# Day 30

## Jul 18, 2017 · 535 words

## An exciting find

I ended yesterday with a CMU lecture on nonlinear regression that looked eerily similar to the work we’re doing. After sharing it with the team, Frank noticed that it’s actually part of an entire course called *Computational Methods for the Smart Grid*. All of the resources (lecture videos, slides, notes) are freely availabe online. The course teaches how to do precisely what we’ve been trying to accomplish this whole summer. I only wish we had found it sooner!

I made a playlist here of all the course’s video lectures. Linked in the description is the course page that contains the lecture slides and notes.

I spent today watching the first couple of lectures to fill in some of the background I was missing for the 6th lecture on nonlinear regression (and beyond).

#### Lecture 1

This mainly gave an overview of the course, what it is trying to accomplish and why (where energy waste is coming from, the negative consequences of it). It lays out the basic principles of how you can use various factors to model and predict energy usage.

#### Lecture 2

The main topic here is modeling via linear regression. Prof. Kolter explains the theory and formal notation of models, which consist of:

**Input:**$x_i \in \mathbb{R}^n, i=1,…,m$**Output:**$y_i \in \mathbb{R}$**Model Parameters:**$\theta \in \mathbb{R}^k$**Output:**$\hat{y}_i \in \mathbb{R}$

I won’t waste time copying everything over from his slides, but you can find the full explainations on the course site.

He introduces that fact that we can make a loss function that measures how well the model fits the input data (the most common one is the squared loss).

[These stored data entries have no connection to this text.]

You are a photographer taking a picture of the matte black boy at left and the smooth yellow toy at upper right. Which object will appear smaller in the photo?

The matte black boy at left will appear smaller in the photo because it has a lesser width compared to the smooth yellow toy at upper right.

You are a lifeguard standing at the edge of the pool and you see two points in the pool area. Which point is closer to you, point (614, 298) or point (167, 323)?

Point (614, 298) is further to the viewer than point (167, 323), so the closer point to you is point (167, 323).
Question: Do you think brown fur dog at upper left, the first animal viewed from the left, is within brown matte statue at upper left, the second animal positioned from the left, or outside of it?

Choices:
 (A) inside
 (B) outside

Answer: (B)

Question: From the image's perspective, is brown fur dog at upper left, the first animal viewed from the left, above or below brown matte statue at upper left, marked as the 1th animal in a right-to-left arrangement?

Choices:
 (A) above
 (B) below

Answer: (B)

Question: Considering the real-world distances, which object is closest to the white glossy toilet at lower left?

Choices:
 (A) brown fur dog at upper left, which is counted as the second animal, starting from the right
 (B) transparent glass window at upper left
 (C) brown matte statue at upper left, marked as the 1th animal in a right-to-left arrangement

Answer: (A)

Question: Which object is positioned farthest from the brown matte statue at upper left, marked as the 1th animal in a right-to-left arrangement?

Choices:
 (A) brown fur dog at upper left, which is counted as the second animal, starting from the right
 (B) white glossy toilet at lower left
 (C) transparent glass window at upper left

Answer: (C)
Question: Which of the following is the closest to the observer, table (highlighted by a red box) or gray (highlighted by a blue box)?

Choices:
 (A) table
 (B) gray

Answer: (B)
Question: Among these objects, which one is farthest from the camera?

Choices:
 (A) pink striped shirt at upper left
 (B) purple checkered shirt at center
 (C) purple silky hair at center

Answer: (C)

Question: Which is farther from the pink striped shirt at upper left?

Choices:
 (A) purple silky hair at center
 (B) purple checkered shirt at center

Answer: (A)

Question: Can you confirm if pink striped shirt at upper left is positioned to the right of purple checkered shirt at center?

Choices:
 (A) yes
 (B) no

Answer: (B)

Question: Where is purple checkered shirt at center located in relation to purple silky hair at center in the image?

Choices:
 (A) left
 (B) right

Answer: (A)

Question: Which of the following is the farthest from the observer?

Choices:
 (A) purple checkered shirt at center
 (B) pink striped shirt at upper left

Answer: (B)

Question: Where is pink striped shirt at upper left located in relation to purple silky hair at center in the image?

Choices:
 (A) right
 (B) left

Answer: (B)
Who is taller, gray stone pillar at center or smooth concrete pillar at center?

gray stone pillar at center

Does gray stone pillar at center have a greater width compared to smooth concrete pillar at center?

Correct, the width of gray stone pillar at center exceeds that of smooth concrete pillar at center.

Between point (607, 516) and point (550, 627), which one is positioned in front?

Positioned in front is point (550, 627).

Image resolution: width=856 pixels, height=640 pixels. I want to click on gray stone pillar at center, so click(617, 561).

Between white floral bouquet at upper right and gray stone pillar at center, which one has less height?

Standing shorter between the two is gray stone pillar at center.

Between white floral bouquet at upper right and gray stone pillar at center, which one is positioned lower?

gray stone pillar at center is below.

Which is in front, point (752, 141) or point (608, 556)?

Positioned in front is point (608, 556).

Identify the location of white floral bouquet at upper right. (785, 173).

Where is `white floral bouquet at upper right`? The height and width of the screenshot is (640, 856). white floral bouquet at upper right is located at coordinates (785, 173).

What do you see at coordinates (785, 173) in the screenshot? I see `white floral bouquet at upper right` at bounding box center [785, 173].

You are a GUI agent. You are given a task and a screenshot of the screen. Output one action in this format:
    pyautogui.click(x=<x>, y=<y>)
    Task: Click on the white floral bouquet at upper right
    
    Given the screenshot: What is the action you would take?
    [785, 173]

The end goal is to figure out how to minimize the loss function for all inputs (called the cost function).

#### Lecture 3

To go about minimizing the cost function (i.e. perform a least squares regression) he rewrites the cost function in matrix notation using principles from linear algebra. It’s pretty cool that I’ll be taking linear algebra this fall, so I’m already getting a head start on the basics. Then since our variable $\theta$ is a vector, you have to use the gradient to optimize the function. That is really cool as well, because just last semester I took multivariable calculus where we learned how to do this.

The process is somewhat complicated and uses some rules that he derives in the lecture, but after replaying the confusing bits enough times it finally makes sense. The end result is called the *normal equations*: $$ 2\Phi^T\Phi\theta^* - 2\Phi^Ty = 0 \Longleftrightarrow \theta^* = (\Phi^T\Phi)^{-1}\Phi^Ty $$

He’s using Matlab for the course and he explains that there’s a built in function for the normal equations, so I’m guessing there will be something similar in one of the Python libraries that we’re using.

The rest of the lecture is a review of linear algebra concepts, which are also available in a neatly organized note sheet in his course resources.

Tomorrow I hope to make my way up to the lecture on nonlinear regression and eventually try to implement that in Python. And that’s only a quarter of the way through the course, so I wonder what other advanced topics he covers later on!